WHAT TO PRODUCE >>
In the discussion about playing records, rewrite the lines from "edgewear, I think" to "haven't the money.", substituting "harmful" for every "self destructive".

PAGE EXTRACT >>
Think about that. I have a terabyte and a half of digital files sitting there in a hard drive.  Everything from Bach to Captain Beefheart. It had to be a record. No record, bedtime. It was not about the music. It was about the mechanical act of playing a record. I've been doing it since I was four years old. My dad got me a Zenith portable for my fourth birthday. You know, with the black cobra tonearm complete with eyes! Is it just repetitive behavior. Perhaps there is some sort of psychological explanation. Happy associations? Platter hypnosis? Maybe it is that we get emotionally attached to certain behaviors. 
128x128mijostyn
@whart , There was a record with vertigo swirls on the label. I want to say Strawberry Alarm Clock but I'm not sure.

edgewear, I think Zappa was referring to music, always going round to the same place vs a linear progression but what do I know?

hilde45, probably right but I would modify that to say a deeply routed enjoyable habit vs a self destructive one? Is being and audiophile self destructive? I think it is a safe place to put our quest for stimulus variation. Financially self destructive? I suppose if you haven't the money.
It's not like I refused to get my kids braces or send them to school. It may have supplanted a vacation of two.

EXTRACTED RECORDS >>
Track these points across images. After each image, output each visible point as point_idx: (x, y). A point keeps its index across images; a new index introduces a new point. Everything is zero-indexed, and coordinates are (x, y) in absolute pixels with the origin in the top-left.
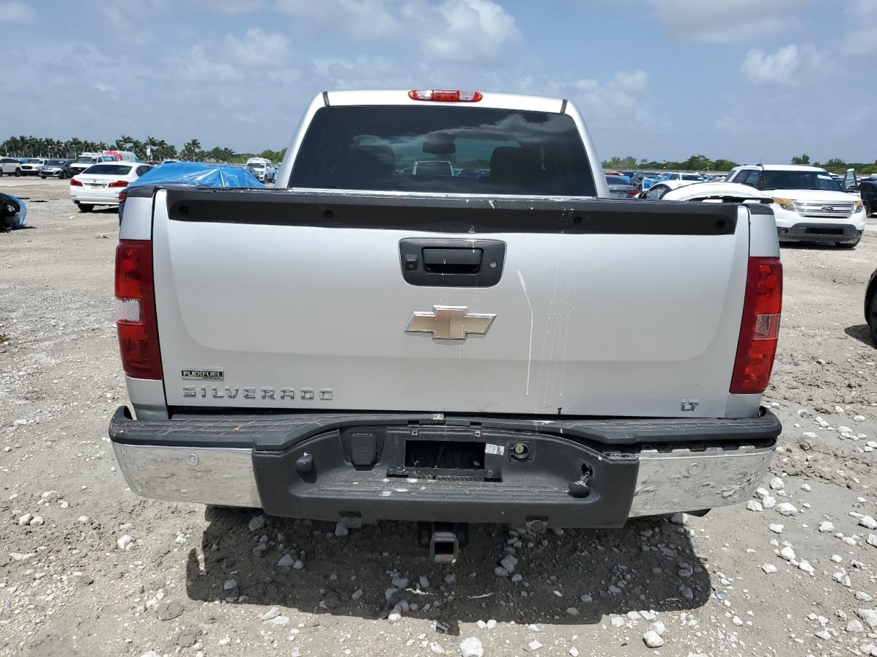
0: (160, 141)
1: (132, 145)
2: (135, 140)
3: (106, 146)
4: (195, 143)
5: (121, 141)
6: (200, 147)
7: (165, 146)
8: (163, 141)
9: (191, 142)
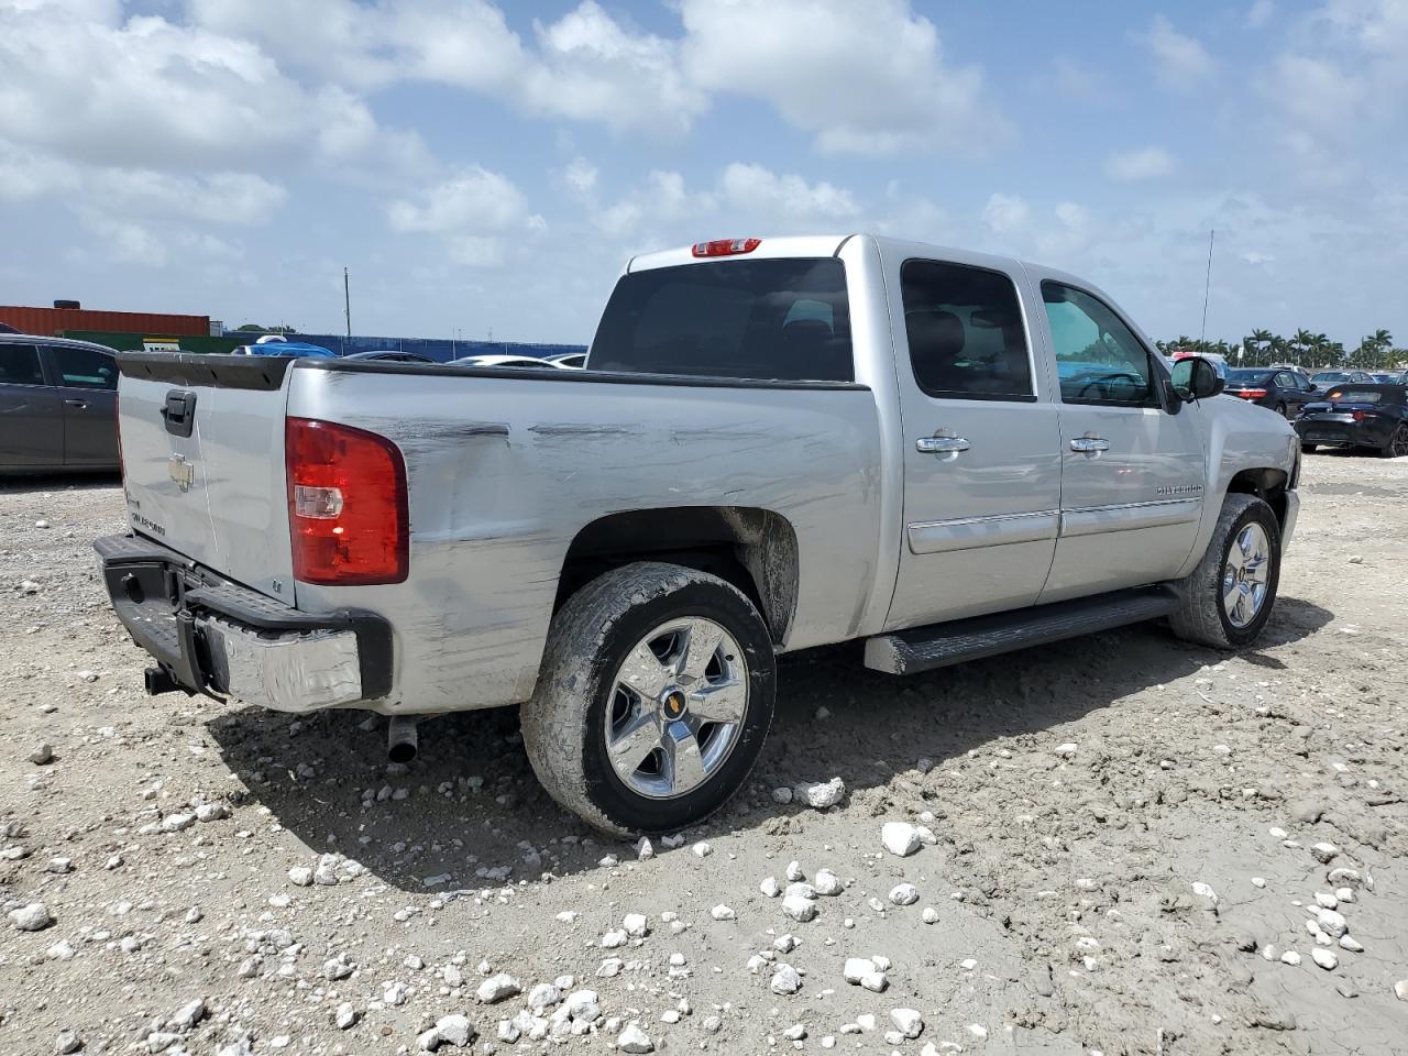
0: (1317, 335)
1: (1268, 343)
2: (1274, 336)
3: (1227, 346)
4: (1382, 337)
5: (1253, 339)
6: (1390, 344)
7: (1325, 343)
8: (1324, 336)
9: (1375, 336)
--
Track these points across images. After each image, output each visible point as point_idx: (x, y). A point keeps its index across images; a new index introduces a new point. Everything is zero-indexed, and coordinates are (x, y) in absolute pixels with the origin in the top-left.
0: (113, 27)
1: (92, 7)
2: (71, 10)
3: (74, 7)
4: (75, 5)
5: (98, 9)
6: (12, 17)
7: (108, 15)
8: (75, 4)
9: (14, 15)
==
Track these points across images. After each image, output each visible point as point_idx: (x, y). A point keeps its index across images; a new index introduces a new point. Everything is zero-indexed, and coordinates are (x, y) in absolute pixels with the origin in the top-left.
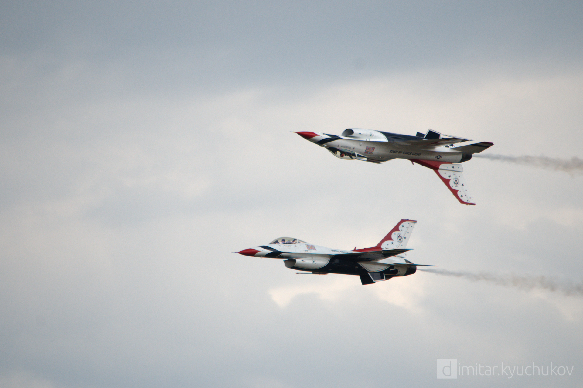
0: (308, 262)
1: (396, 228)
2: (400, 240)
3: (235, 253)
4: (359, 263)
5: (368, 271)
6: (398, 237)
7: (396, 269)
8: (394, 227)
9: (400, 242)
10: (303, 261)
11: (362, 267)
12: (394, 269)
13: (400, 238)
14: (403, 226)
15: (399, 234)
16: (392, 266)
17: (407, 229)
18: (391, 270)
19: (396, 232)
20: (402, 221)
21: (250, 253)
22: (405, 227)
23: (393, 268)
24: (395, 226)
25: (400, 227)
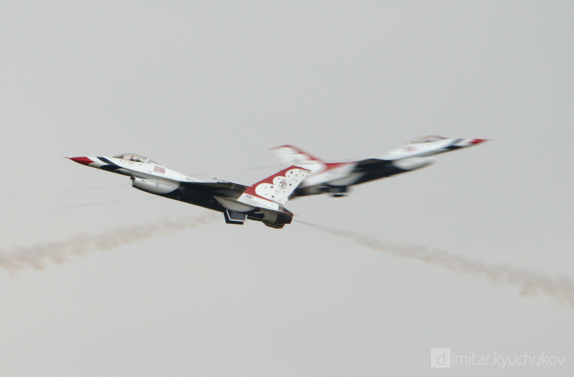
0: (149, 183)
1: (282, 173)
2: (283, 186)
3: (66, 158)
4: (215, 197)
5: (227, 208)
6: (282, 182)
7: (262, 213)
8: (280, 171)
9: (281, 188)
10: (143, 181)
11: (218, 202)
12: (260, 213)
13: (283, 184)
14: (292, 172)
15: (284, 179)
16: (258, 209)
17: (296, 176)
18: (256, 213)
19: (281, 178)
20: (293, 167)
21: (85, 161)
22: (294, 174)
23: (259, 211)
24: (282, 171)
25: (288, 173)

COMPLETED TASK >>
edgewear, I think Zappa was referring to music, always going round to the same place vs a linear progression but what do I know?

hilde45, probably right but I would modify that to say a deeply routed enjoyable habit vs a harmful one? Is being and audiophile harmful? I think it is a safe place to put our quest for stimulus variation. Financially harmful? I suppose if you haven't the money.